Published in final edited form as: Nat Rev Genet. 2015 Oct 7;16(11):627–640. doi: 10.1038/nrg3933

Figure 1. Types of genome assembly gaps.

Figure 1

Abstracted images of genome assemblies are illustrated. The genome architecture being resolved is shown at the top of each figure part as thick bars. Repetitive sequences are shown in red. Read overlaps are illustrated below the genome as thin bars (middle of each figure part), with regions overlapping repeats filled as red. The resulting assembly contigs are shown below (bottom of each figure part). Gaps are shown as vertical bars separating contigs to indicate unresolved sequences. a | The absence or reduction in sequence reads due to potential amplification or sequencing biases creates ‘dropouts’, where the assembled sequence is incomplete. b | Large segmental duplications of high sequence identity (orange and green) make read overlaps ambiguous, leading to multiple gaps flanking segmental duplications. The effect becomes exacerbated if the duplications are structurally polymorphic in a diploid genome.
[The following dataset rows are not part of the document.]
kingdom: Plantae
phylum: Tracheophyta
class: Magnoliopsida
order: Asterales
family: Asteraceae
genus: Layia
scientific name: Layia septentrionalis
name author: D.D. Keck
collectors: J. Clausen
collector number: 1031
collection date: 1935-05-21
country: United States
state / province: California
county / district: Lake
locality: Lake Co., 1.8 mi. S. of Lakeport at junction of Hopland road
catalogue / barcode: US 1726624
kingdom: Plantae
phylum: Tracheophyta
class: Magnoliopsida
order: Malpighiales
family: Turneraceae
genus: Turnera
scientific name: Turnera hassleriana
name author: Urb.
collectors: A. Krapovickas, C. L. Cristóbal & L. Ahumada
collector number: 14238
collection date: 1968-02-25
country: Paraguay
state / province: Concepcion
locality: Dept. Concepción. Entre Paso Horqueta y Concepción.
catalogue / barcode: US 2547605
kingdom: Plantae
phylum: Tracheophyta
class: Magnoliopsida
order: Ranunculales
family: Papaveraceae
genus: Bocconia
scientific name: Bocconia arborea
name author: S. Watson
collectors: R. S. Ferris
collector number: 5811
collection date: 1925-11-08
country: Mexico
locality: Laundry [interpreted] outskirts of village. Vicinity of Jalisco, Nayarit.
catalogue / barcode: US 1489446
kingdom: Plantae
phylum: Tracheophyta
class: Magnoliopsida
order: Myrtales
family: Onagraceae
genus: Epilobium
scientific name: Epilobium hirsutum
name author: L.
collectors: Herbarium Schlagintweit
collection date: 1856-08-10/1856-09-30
Long-range sequence information is required to resolve the complete sequence. c | Satellite-associated gaps are a special case leading to read ‘pileups’ due to higher-order tandem arrays of repetitive sequence, and they cannot be resolved using paired-end sequence information. These occur primarily in centromeric, acrocentric and telomeric areas of genomes. d | Muted gaps arise when the assembly is contracted relative to the true genome when overlaps are consistent with a smaller representation of the genome. These are often associated with repetitive sequences that cannot be easily amplified and/or are incompatible with cloning and propagation (that is, when they are toxic to Escherichia coli), such as simple tandem repeats.